In the wake of this week’s mania in Republican circles, Sussman’s defense lawyers accused the special counsel’s office of having made needlessly provocative claims in order to “politicize this case, inflame media coverage and taint the jury pool.”
By way of a defense, Durham told the court in a new filing, “If third parties or members of the media have overstated, understated or otherwise misinterpreted facts contained in the government’s motion, that does not in any way undermine the valid reasons for the government’s inclusion of this information.”
Implicit in that defense is an acknowledgement that the special counsel’s office does not want to be associated with this week’s hysterics in far-right circles.
What’s more, while the details get a little complicated, one of the key elements that’s emerged this week is that Trump and other GOP conspiracy theorists had a calendar problem: The relevant White House network data appeared to come from the Obama era, before Trump even took office. Durham’s filing from last week didn’t acknowledge this timeline, which led Republicans and conservative media to make assumptions that were wrong.
With this in mind, the new report from the Times added:
Mr. Durham did not directly address that basic factual dispute. But his explanation for why he included the information about the matter in the earlier filing implicitly confirmed that Mr. Sussmann had conveyed concerns about White House data that came from before Mr. Trump was president.

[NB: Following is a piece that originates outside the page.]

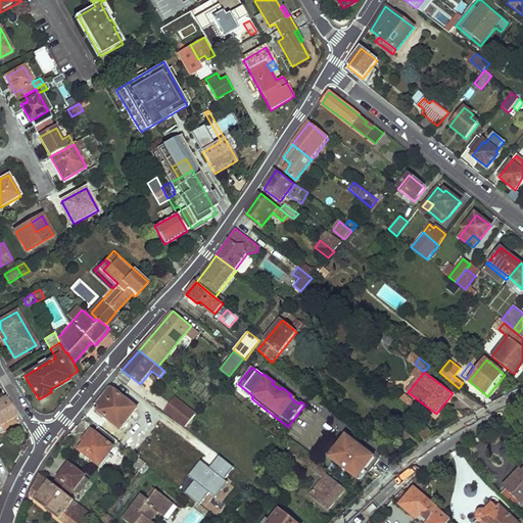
[(105,416),(121,429),(137,409),(111,386),(96,405),(106,414),(105,416)]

According to the special counsel’s new filing, Durham was exploring Mr. Sussmann’s potential conflicts of interest, one of which involved a lawyer who worked for the White House “during the relevant events that involved” the White House.
That lawyer worked in Barack Obama’s White House, not Trump’s.
All of which is to say, this week’s far-right conspiracy theories were already difficult to take seriously. In the wake of Durham’s new filing, they suddenly look a little worse.